Eduardo Bolsonaro pode perder mandato após Câmara barrar indicação como líder da minoria
O presidente da Câmara dos Deputados, Hugo Motta (Republicanos-PB), barrou a indicação de Eduardo Bolsonaro (PL-SP) para a liderança da minoria. A decisão foi publicada no Diário Oficial da Câmara desta terça-feira (23).

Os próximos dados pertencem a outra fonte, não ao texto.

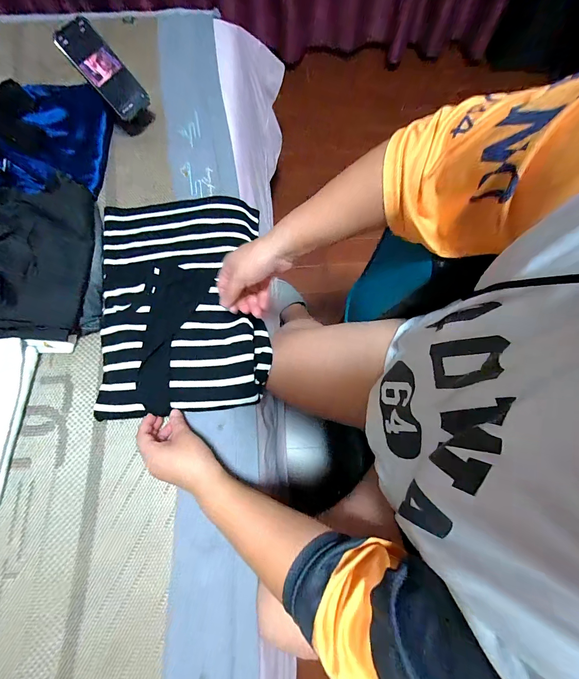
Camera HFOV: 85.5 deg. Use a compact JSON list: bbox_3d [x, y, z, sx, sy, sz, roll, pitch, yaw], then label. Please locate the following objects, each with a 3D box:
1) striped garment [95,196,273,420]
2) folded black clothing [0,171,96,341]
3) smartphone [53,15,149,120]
[{"bbox_3d":[-0.185,-0.075,0.530,0.268,0.062,0.389,-7,75,-1],"label":"striped garment"},{"bbox_3d":[-0.462,-0.153,0.520,0.242,0.099,0.308,4,73,1],"label":"folded black clothing"},{"bbox_3d":[-0.338,-0.493,0.573,0.068,0.016,0.148,-45,124,-1],"label":"smartphone"}]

A medida aumenta o risco de cassação do mandato do filho do ex-presidente Jair Bolsonaro, que está nos Estados Unidos desde fevereiro. Sem assumir a liderança, o parlamentar continuará acumulando faltas, o que pode levar à perda do mandato, já que deputados não podem ultrapassar um terço de ausências não justificadas em sessões deliberativas.
Parecer da Mesa Diretora
De acordo com o despacho assinado por Motta, uma das obrigações constitucionais de um parlamentar é a presença física no Congresso. O registro remoto, ainda que previsto, só é permitido em casos de missões oficiais autorizadas pela Casa.
“Evidencia-se a incompatibilidade do exercício da Liderança da Minoria na Câmara dos Deputados pelo Deputado Federal Eduardo Bolsonaro, visto que se encontrar ausente do território nacional”, destacou o parecer.
Autoexílio e falta de comunicação
Eduardo Bolsonaro não comunicou previamente à Câmara que deixaria o país. O deputado apenas revelou sua ida aos Estados Unidos por meio das redes sociais, em um declarado autoexílio.
Segundo o documento, “a ausência de comunicação prévia sobre o afastamento do território nacional, como ocorre no caso em análise, constitui, por si só, uma violação ao dever funcional do parlamentar”.
Com a decisão, Eduardo Bolsonaro permanece em situação delicada e corre risco de cassação caso continue acumulando faltas não justificadas.